Extracted entries Start Marker

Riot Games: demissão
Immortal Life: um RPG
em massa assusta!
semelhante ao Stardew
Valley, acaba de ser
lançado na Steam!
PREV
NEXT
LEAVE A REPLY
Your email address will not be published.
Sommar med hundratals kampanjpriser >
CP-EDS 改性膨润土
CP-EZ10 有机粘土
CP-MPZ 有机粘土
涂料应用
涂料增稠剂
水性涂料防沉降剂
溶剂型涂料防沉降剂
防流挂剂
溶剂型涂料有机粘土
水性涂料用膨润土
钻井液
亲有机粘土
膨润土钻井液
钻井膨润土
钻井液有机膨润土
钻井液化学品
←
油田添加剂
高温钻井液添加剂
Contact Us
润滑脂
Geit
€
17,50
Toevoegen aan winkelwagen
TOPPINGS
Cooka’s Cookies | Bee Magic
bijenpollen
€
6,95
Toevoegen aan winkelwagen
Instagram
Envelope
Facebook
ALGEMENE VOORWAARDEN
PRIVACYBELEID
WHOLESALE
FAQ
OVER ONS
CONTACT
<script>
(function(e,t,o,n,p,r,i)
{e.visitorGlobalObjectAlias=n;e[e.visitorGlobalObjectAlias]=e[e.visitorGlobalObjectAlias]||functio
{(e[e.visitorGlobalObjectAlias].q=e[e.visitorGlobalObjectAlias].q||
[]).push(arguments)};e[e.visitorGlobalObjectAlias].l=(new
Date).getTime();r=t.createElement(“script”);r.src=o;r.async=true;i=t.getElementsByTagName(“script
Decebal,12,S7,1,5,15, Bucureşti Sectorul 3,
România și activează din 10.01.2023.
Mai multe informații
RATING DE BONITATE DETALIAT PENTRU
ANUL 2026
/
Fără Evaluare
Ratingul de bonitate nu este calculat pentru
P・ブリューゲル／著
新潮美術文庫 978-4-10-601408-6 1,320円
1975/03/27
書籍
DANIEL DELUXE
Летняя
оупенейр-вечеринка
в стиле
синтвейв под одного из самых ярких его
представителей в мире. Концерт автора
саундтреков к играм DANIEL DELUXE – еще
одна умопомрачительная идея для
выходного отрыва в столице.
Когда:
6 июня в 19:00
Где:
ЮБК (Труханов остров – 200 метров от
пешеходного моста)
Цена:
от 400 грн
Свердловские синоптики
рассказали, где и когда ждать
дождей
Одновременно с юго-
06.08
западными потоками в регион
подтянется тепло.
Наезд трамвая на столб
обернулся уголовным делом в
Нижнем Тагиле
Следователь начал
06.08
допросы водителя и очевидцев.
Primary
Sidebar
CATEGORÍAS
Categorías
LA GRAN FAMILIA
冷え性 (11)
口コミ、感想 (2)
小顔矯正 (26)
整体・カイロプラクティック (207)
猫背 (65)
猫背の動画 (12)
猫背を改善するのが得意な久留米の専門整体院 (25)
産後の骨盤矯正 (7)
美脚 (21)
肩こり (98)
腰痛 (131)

Extracted entries End Marker

- _Job_:
Give back the entries above exactly as they are, from their first line through the line that contains "синтвейв под одного из самых ярких его", both included, with nothing else.

- _Solution for this problem_:
Riot Games: demissão
Immortal Life: um RPG
em massa assusta!
semelhante ao Stardew
Valley, acaba de ser
lançado na Steam!
PREV
NEXT
LEAVE A REPLY
Your email address will not be published.
Sommar med hundratals kampanjpriser >
CP-EDS 改性膨润土
CP-EZ10 有机粘土
CP-MPZ 有机粘土
涂料应用
涂料增稠剂
水性涂料防沉降剂
溶剂型涂料防沉降剂
防流挂剂
溶剂型涂料有机粘土
水性涂料用膨润土
钻井液
亲有机粘土
膨润土钻井液
钻井膨润土
钻井液有机膨润土
钻井液化学品
←
油田添加剂
高温钻井液添加剂
Contact Us
润滑脂
Geit
€
17,50
Toevoegen aan winkelwagen
TOPPINGS
Cooka’s Cookies | Bee Magic
bijenpollen
€
6,95
Toevoegen aan winkelwagen
Instagram
Envelope
Facebook
ALGEMENE VOORWAARDEN
PRIVACYBELEID
WHOLESALE
FAQ
OVER ONS
CONTACT
<script>
(function(e,t,o,n,p,r,i)
{e.visitorGlobalObjectAlias=n;e[e.visitorGlobalObjectAlias]=e[e.visitorGlobalObjectAlias]||functio
{(e[e.visitorGlobalObjectAlias].q=e[e.visitorGlobalObjectAlias].q||
[]).push(arguments)};e[e.visitorGlobalObjectAlias].l=(new
Date).getTime();r=t.createElement(“script”);r.src=o;r.async=true;i=t.getElementsByTagName(“script
Decebal,12,S7,1,5,15, Bucureşti Sectorul 3,
România și activează din 10.01.2023.
Mai multe informații
RATING DE BONITATE DETALIAT PENTRU
ANUL 2026
/
Fără Evaluare
Ratingul de bonitate nu este calculat pentru
P・ブリューゲル／著
新潮美術文庫 978-4-10-601408-6 1,320円
1975/03/27
書籍
DANIEL DELUXE
Летняя
оупенейр-вечеринка
в стиле
синтвейв под одного из самых ярких его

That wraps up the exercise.